How does `shuffle_sequences` work in PPO?

Hi everyone,

I am not sure how does shuffle_sequences works in PPO nor which code snippets are responsible for shuffling the mini-batch. I have always set this setting to True but never knew how exactly it works.
I looked into every train_batch that is passed to the loss function, but it seems that the train batch is ordered, and I assume this because I saw that the sequence for unroll ids is ordered as well. e.g. [0 … 0 1 1 … 1 1 2 … 2].
The starting index (in terms of unroll id) of a mini-batch sampled from the train batch seems like being sampled randomly, but the sequence seems always consecutive.

@avnishn any thoughts here?

I looked into further, although I do see from Line 330 to 332:

 for _ in range(self.num_sgd_iter):
    permutation = np.random.permutation(num_batches)
    for batch_index in range(num_batches):

that is sort of doing random “shuffling” on batches.
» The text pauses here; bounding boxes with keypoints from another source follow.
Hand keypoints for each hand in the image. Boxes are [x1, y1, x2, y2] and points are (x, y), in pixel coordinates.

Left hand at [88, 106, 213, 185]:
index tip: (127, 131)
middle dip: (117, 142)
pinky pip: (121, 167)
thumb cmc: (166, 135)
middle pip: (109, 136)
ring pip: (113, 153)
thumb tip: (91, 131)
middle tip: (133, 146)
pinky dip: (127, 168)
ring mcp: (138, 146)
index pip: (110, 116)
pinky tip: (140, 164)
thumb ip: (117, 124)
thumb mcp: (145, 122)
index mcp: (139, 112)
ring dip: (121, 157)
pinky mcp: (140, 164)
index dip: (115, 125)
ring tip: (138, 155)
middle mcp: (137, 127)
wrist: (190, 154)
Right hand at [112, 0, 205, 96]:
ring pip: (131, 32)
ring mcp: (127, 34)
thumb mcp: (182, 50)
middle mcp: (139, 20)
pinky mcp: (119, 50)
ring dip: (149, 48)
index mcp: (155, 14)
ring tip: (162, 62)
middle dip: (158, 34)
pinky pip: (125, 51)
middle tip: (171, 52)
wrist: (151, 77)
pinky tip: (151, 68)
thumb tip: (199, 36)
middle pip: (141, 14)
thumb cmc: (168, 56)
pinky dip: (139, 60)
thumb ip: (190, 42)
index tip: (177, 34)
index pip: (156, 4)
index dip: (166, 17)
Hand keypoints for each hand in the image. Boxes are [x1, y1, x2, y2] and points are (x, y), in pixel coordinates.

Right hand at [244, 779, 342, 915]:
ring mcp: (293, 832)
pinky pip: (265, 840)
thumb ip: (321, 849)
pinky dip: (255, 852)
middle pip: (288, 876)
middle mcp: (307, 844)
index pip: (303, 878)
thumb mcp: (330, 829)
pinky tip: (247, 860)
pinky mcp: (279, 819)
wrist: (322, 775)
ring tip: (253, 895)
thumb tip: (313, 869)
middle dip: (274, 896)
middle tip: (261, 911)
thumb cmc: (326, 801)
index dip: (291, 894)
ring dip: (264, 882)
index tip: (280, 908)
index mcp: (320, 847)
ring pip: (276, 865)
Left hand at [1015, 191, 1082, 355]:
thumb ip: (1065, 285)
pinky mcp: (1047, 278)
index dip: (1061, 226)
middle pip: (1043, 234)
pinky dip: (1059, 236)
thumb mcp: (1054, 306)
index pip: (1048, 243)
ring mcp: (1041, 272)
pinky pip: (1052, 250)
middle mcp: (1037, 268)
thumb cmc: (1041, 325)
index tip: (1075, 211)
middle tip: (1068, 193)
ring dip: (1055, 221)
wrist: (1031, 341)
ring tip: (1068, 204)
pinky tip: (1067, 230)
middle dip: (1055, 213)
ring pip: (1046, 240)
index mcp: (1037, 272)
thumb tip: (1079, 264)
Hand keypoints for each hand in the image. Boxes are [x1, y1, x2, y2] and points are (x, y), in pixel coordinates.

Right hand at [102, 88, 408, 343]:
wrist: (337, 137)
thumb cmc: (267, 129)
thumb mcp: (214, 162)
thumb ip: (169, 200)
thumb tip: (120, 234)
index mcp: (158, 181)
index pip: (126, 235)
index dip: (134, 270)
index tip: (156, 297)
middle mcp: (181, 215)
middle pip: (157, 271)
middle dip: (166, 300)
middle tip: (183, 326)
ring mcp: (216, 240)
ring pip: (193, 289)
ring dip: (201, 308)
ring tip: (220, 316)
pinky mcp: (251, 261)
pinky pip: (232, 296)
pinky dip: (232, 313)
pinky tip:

self.shuffle_sequences is not used anywhere outside of __init__ in


Ppo does shuffle sequences but it is currently not configurable. The data is always shuffled. It happens here:

Thanks @mannyv, forgot to mention that I was using fractional GPU on my workers, so I suppose MultiGPUTrainOneStep was invoked instead of TrainOneStep. I do see do_minibatch_sgd is invoked in TrainOneStep but not in MultiGPUTrainOneStep. So I suppose the multi-gpu version of shuffling is done instead by sample a random offset values from the random permutation at each iteration?

Hi @mickelliu,

I dont use the multigputrainer so I am not sure in that case. A quick search through the code only revealed that they do “shuffle” the batches but if you only have one batch I could not find other forms of shuffling either.

@mannyv Thanks for your info. I think I got a good understanding of it now.